Alice nodded to Iggy who had been waiting on tenterhooks to launch forward. The dragon swam through the air so fast that Mabel didn't have time to do anything more than flinch before Iggy snatched the medallion out from her fingers.

"Hey—!" Mabel's cry was cut off when Alice flicked the gold coin to them. The two orphan kids dived for it, but Mabel was the one who came up victorious.

"Find somewhere to rent and hide for the next few days, till they're done cleaning out the orphanages," Alice said. "Maybe some new clothes, too. And food," she added. That gold coin would be more than enough for all of it.

They had spent too much time in the alleyway. Alice turned to walk away.

"Wait, Alice!" Tom called, "where do I find you if we hear more about the Workers?" His eager tone told Alice he wanted an opportunity for more gold coins.

Alice hesitated for a moment.
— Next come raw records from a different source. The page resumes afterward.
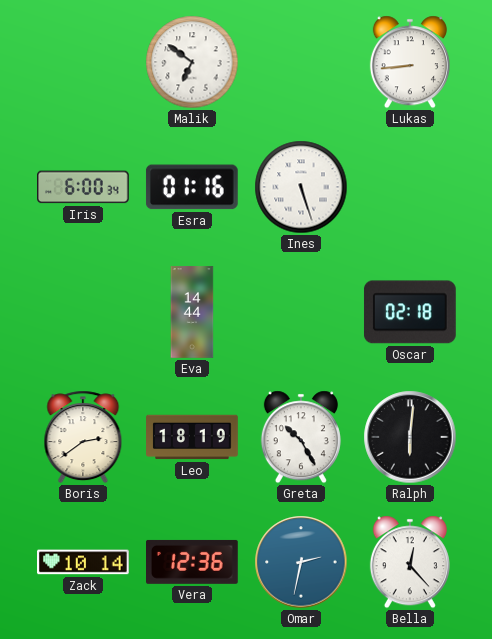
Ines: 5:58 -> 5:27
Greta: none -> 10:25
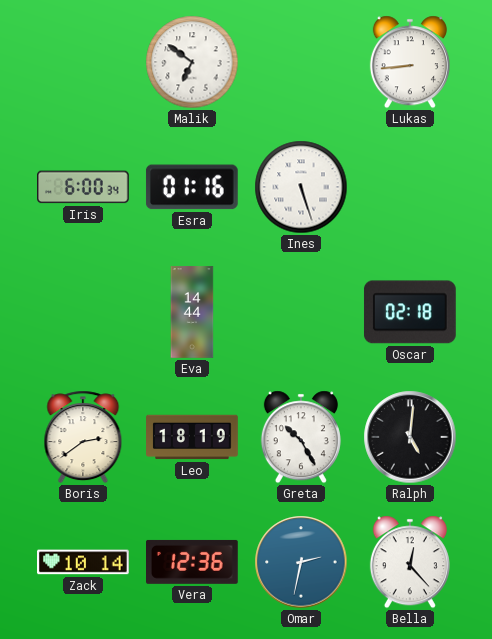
Ralph: 6:01 -> 5:01
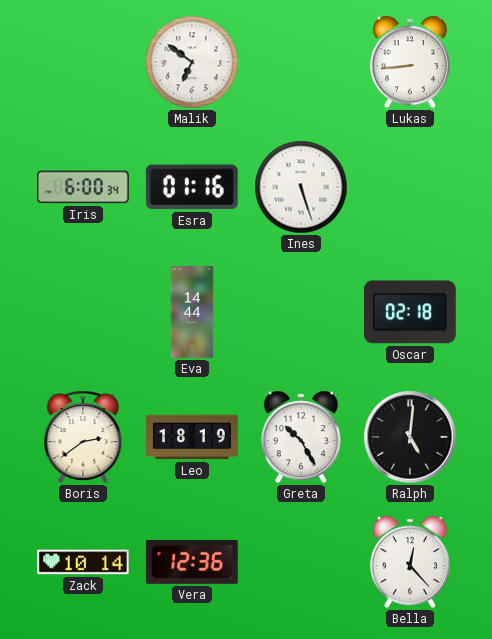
Omar: 2:32 -> none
Tom had meant well, but he had nearly led the Workers right to her dragons.

She couldn't let such a close call happen again. Already, she was thinking of plans for Prim’s next egg.

“I’ll find you,” she called back to the boy, turned, and walked out.

It sounded like she truly did have to worry about the rise of a new Dark Classer. She and her dragons had leveling to do.